Introduction  

Carterwood is a consultancy that specialises in providing high-quality market data for the elderly care home sector. Alongside their advisory services, they have a digital platform that gives subscribers instant access to data for every elderly care market in Great Britain. Recently, the company developed a new module for their analytics platform, providing operators with key indicators to inform their strategic business decisions.  

Problem 

Like many analytics companies, Carterwood must strike a careful balance between data utility and individual privacy for their digital platform. They need to share enough meaningful information to be worthwhile for their customers, while ensuring they do not compromise the privacy of the individual sources that contributed the sensitive data.  

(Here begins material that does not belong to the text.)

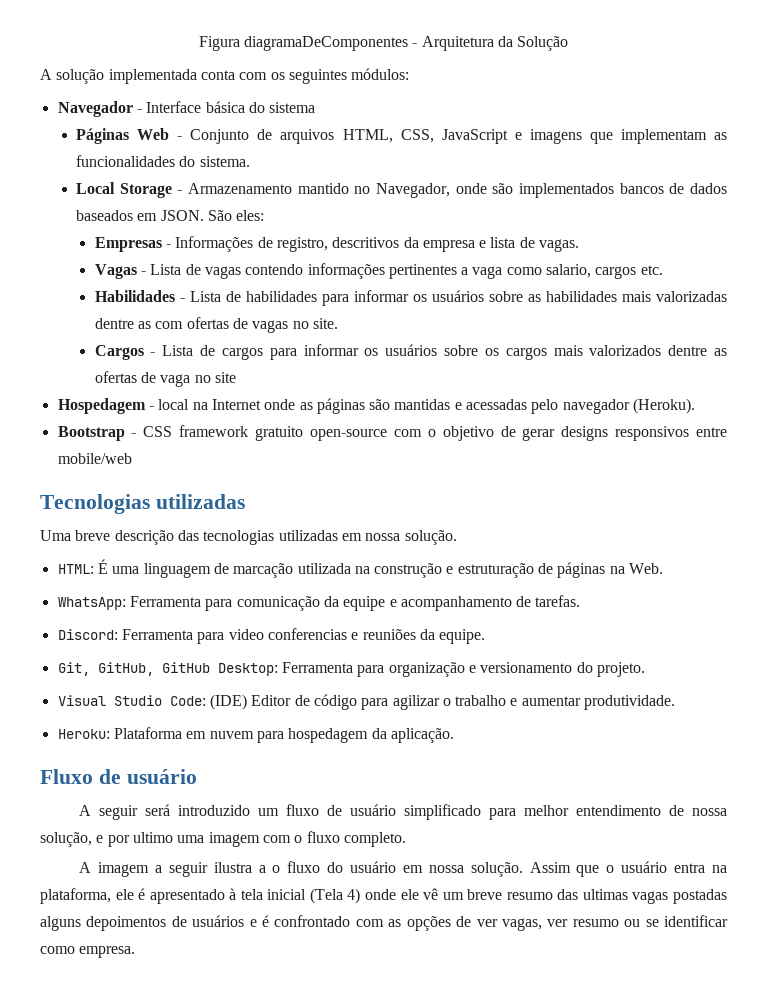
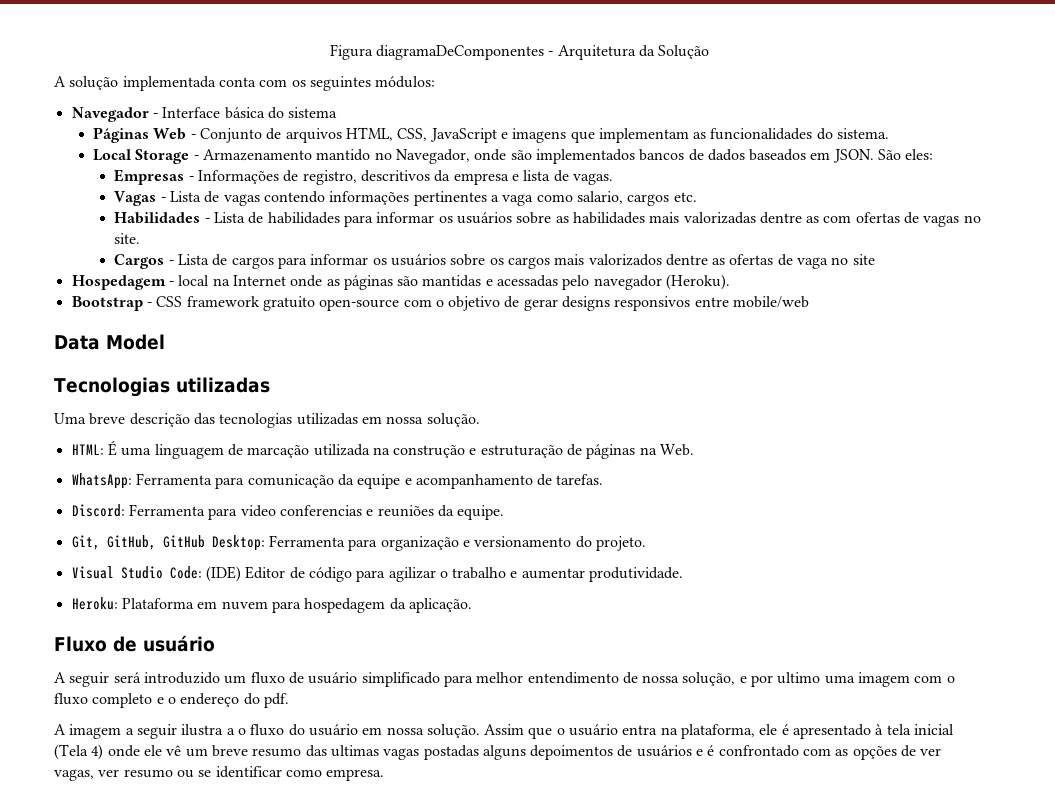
(132, 458) none -> [54,334,165,350] // Data Model
[343,832,406,847] completo. -> [92,693,289,708] completo e o endereço do pdf.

Providing market-leading data enables Carterwood’s clients to make key strategic decisions. This data must be flexible to provide the custom insights customers need whilst maintaining confidentiality and anonymity for specific care home groups. To ensure that data could not be reverse engineered to garner any commercially sensitive information, Carterwood asked Smith Institute to carry out an independent evaluation of the module to assess areas to tighten data protection and evaluate the associated risk. 

Solution 

We initially adopted a user-centric approach, engaging with the software as a platform subscriber might. The objective was to reverse engineer sensitive information about data contributors including providers and individual care homes. Our assessment comprised of the following key stages: 

  • Identifying adversarial strategies and techniques that a malicious user could apply to reverse engineer sensitive information from the module.  
  • Evaluating the risk of each of our identified adversarial methods, based on the ease of application alongside the quantity and quality of sensitive information that could be compromised. 
  • Proposing further data anonymisation methods to mitigate against the adversarial strategies we identified, including proactive, forward-thinking approaches that could be used to future proof the module as contributing data increases and more features become available. 
  • Validating mitigation measures that had already been implemented or were proposed for implementation by Carterwood. 

Results  

By applying our analytical expertise and extensive experience in software verification, Smith Institute helped Carterwood to identify edge-case strategies a user could carry out to extract sensitive information from their analytics platform. In addition, Smith Institute advised Carterwood on practical countermeasures that could be put in place to alleviate these risks, exploiting modern mathematical techniques in data fuzzing and the use of robust statistics.  

As a result of our independent evaluation, Carterwood implemented new mitigating measures to further enhance the security of their platform while maintaining its usability. This provides Carterwood clients and contributors with continued assurance on the robustness and utility of the platform and, in turn, helps them make solid decisions on how to expand and improve elderly care home services around the country.